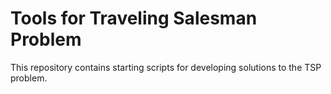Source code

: # Tools for Traveling Salesman Problem

This repository contains starting scripts for developing solutions to the TSP problem.


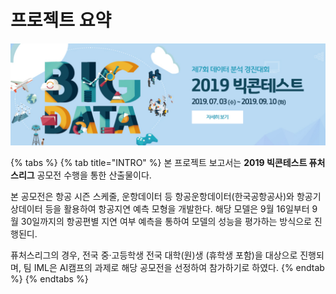 # 프로젝트 요약

![](.gitbook/assets/image%20%285%29.png)

{% tabs %}
{% tab title="INTRO" %}
본 프로젝트 보고서는 **2019 빅콘테스트 퓨처스리그** 공모전 수행을 통한 산출물이다. 

본 공모전은 항공 시즌 스케줄, 운항데이터 등 항공운항데이터\(한국공항공사\)와 항공기상데이터 등을 활용하여 항공지연 예측 모형을 개발한다. 해당 모델은 9월 16일부터 9월 30일까지의 항공편별 지연 여부 예측을 통하여 모델의 성능을 평가하는 방식으로 진행된디.

퓨처스리그의 경우,  전국 중·고등학생 전국 대학\(원\)생 \(휴학생 포함\)을 대상으로 진행되며, 팀 IML은 AI캠프의 과제로 해당 공모전을 선정하여 참가하기로 하였다.
{% endtab %}
{% endtabs %}

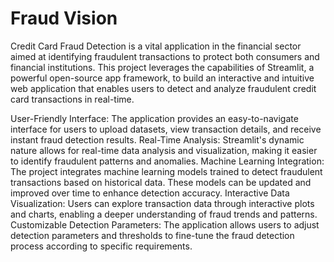 # Fraud Vision

Credit Card Fraud Detection is a vital application in the financial sector aimed at identifying fraudulent transactions to protect both consumers and financial institutions. This project leverages the capabilities of Streamlit, a powerful open-source app framework, to build an interactive and intuitive web application that enables users to detect and analyze fraudulent credit card transactions in real-time.

User-Friendly Interface: The application provides an easy-to-navigate interface for users to upload datasets, view transaction details, and receive instant fraud detection results.
Real-Time Analysis: Streamlit's dynamic nature allows for real-time data analysis and visualization, making it easier to identify fraudulent patterns and anomalies.
Machine Learning Integration: The project integrates machine learning models trained to detect fraudulent transactions based on historical data. These models can be updated and improved over time to enhance detection accuracy.
Interactive Data Visualization: Users can explore transaction data through interactive plots and charts, enabling a deeper understanding of fraud trends and patterns.
Customizable Detection Parameters: The application allows users to adjust detection parameters and thresholds to fine-tune the fraud detection process according to specific requirements.
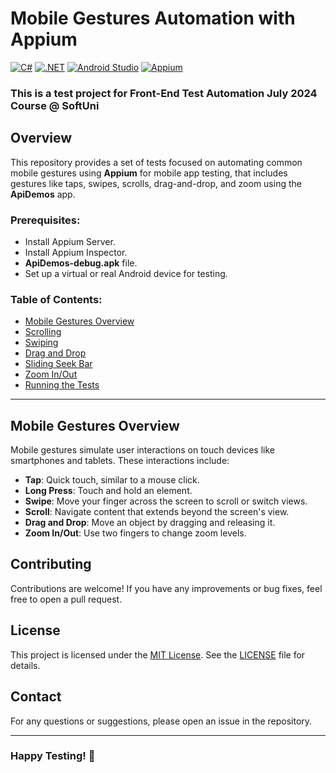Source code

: # Mobile Gestures Automation with Appium
[![C#](https://img.shields.io/badge/Made%20with-C%23-239120.svg)](https://learn.microsoft.com/en-us/dotnet/csharp/)
[![.NET](https://img.shields.io/badge/.NET-5C2D91.svg)](https://dotnet.microsoft.com/)
[![Android Studio](https://img.shields.io/badge/Built%20with-Android%20Studio-3DDC84.svg)](https://developer.android.com/studio)
[![Appium](https://img.shields.io/badge/tested%20with-Appium-41BDF5.svg)](https://appium.io/)

### This is a test project for Front-End Test Automation July 2024 Course @ SoftUni

## Overview
This repository provides a set of tests focused on automating common mobile gestures using **Appium** for mobile app testing, that includes gestures like taps, swipes, scrolls, drag-and-drop, and zoom using the **ApiDemos** app.

### Prerequisites:
- Install Appium Server.
- Install Appium Inspector.
- **ApiDemos-debug.apk** file.
- Set up a virtual or real Android device for testing.

### Table of Contents:
- [Mobile Gestures Overview](#mobile-gestures-overview)
- [Scrolling](#scrolling)
- [Swiping](#swiping)
- [Drag and Drop](#drag-and-drop)
- [Sliding Seek Bar](#sliding-seek-bar)
- [Zoom In/Out](#zoom-in/out)
- [Running the Tests](#running-the-tests)

---

## Mobile Gestures Overview

Mobile gestures simulate user interactions on touch devices like smartphones and tablets. These interactions include:
- **Tap**: Quick touch, similar to a mouse click.
- **Long Press**: Touch and hold an element.
- **Swipe**: Move your finger across the screen to scroll or switch views.
- **Scroll**: Navigate content that extends beyond the screen's view.
- **Drag and Drop**: Move an object by dragging and releasing it.
- **Zoom In/Out**: Use two fingers to change zoom levels.

## Contributing
Contributions are welcome! If you have any improvements or bug fixes, feel free to open a pull request.

## License
This project is licensed under the [MIT License](LICENSE). See the [LICENSE](LICENSE) file for details.

## Contact
For any questions or suggestions, please open an issue in the repository.

---
### Happy Testing! 🚀
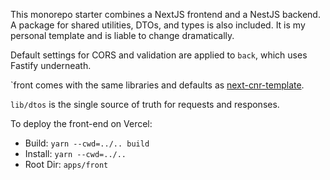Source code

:This monorepo starter combines a NextJS frontend and a NestJS backend. A package for shared utilities, DTOs, and types is also included. It is my personal template and is liable to change dramatically.

Default settings for CORS and validation are applied to `back`, which uses Fastify underneath.

`front comes with the same libraries and defaults as [next-cnr-template](https://github.com/ideopunk/next-cnr-template).

`lib/dtos` is the single source of truth for requests and responses.

To deploy the front-end on Vercel:

- Build: `yarn --cwd=../.. build`
- Install: `yarn --cwd=../..`
- Root Dir: `apps/front`

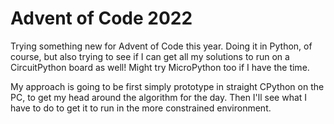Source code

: # Advent of Code 2022

Trying something new for Advent of Code this year. Doing it in Python, of course, but also trying to see if I can
get all my solutions to run on a CircuitPython board as well! Might try MicroPython too if I have the time.

My approach is going to be first simply prototype in straight CPython on the PC, to get my head around the algorithm
for the day. Then I'll see what I have to do to get it to run in the more constrained environment.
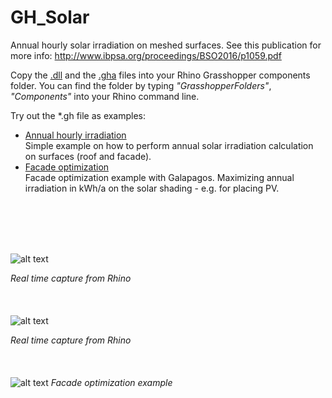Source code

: # GH_Solar
Annual hourly solar irradiation on meshed surfaces.
See this publication for more info: http://www.ibpsa.org/proceedings/BSO2016/p1059.pdf 

Copy the [.dll](https://github.com/christophwaibel/GH_Solar/blob/master/GrasshopperEnergyTools.dll) and the [.gha](https://github.com/christophwaibel/GH_Solar/blob/master/GrasshopperEnergyTools.gha) files into your Rhino Grasshopper components folder. You can find the folder by typing _"GrasshopperFolders"_, _"Components"_ into your Rhino command line.

Try out the *.gh file as examples:
* [Annual hourly irradiation](https://github.com/christophwaibel/GH_Solar/blob/master/160908_Tutorial02_SolarTool.gh) <br>
Simple example on how to perform annual solar irradiation calculation on surfaces (roof and facade). 
* [Facade optimization](https://github.com/christophwaibel/GH_Solar/blob/master/170324_solaroptimizationexample_04.gh) <br>
Facade optimization example with Galapagos. Maximizing annual irradiation in kWh/a on the solar shading - e.g. for placing PV. 

<br><br>
<br><br>

![alt text](https://github.com/christophwaibel/GH_Solar/blob/master/rhino.gif "Image from Rhino")

*Real time capture from Rhino*
<br><br>
<br><br>
![alt text](https://github.com/christophwaibel/GH_Solar/blob/master/solar.gif "Image from Rhino")

*Real time capture from Rhino*
<br><br>
<br><br>
![alt text](https://github.com/christophwaibel/GH_Solar/blob/master/solaroptimization_04a.gif "Optimization example")
*Facade optimization example*
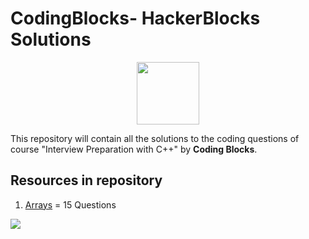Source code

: # CodingBlocks- HackerBlocks Solutions
<p align="center">
<img align="center" height="100" src="https://minio.codingblocks.com/amoeba/OnlineLogo2020.svg" width="100">
</p>

This repository will contain all the solutions to the coding questions of course "Interview Preparation with C++" by **Coding Blocks**.

## Resources in repository

1. [Arrays](https://github.com/divyanshudob/CodingBlocks_HackerBlocks_Solutions/tree/main/Arrays) = 15 Questions

<code><img  src="https://hack.codingblocks.com/app/images/logo_white-42cdddaf175a7f6e36f26c77a6eebf86.png" ></code>

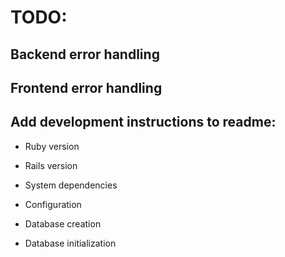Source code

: # TODO:

## Backend error handling

## Frontend error handling

## Add development instructions to readme:

* Ruby version

* Rails version

* System dependencies

* Configuration

* Database creation

* Database initialization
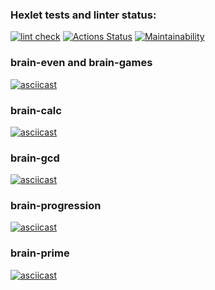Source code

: ### Hexlet tests and linter status:

[![lint check](https://github.com/OverNovik/frontend-project-lvl1/workflows/lint-check/badge.svg)](https://github.com/OverNovik/frontend-project-lvl1/actions)
[![Actions Status](https://github.com/OverNovik/frontend-project-lvl1/workflows/hexlet-check/badge.svg)](https://github.com/OverNovik/frontend-project-lvl1/actions)
[![Maintainability](https://api.codeclimate.com/v1/badges/f1dd62fbea5e7a1a7996/maintainability)](https://codeclimate.com/github/OverNovik/frontend-project-lvl1/maintainability)

### brain-even and brain-games

[![asciicast](https://asciinema.org/a/fLJP0cUeIdJ6MoYlsw58MzMu4.svg)](https://asciinema.org/a/fLJP0cUeIdJ6MoYlsw58MzMu4)

### brain-calc

[![asciicast](https://asciinema.org/a/Vk1uK6Eeux7byKBofp0OEERgn.svg)](https://asciinema.org/a/Vk1uK6Eeux7byKBofp0OEERgn)

### brain-gcd

[![asciicast](https://asciinema.org/a/XoYgC9hpAgLN4HmchA2vedBsQ.svg)](https://asciinema.org/a/XoYgC9hpAgLN4HmchA2vedBsQ)

### brain-progression

[![asciicast](https://asciinema.org/a/yVNlpy2XRjiewyDkBOY6n6Le5.svg)](https://asciinema.org/a/yVNlpy2XRjiewyDkBOY6n6Le5)

### brain-prime

[![asciicast](https://asciinema.org/a/xi5y73gGeJXgkMELDjG2ynpvN.svg)](https://asciinema.org/a/xi5y73gGeJXgkMELDjG2ynpvN)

Problem to work on>
Transcribe everything from the line containing "### Table of" down to the line containing "## Mobile Gestures Overview", inclusive of both, reproducing each line without alteration.

Solution to this problem>
### Table of Contents:
- [Mobile Gestures Overview](#mobile-gestures-overview)
- [Scrolling](#scrolling)
- [Swiping](#swiping)
- [Drag and Drop](#drag-and-drop)
- [Sliding Seek Bar](#sliding-seek-bar)
- [Zoom In/Out](#zoom-in/out)
- [Running the Tests](#running-the-tests)

---

## Mobile Gestures Overview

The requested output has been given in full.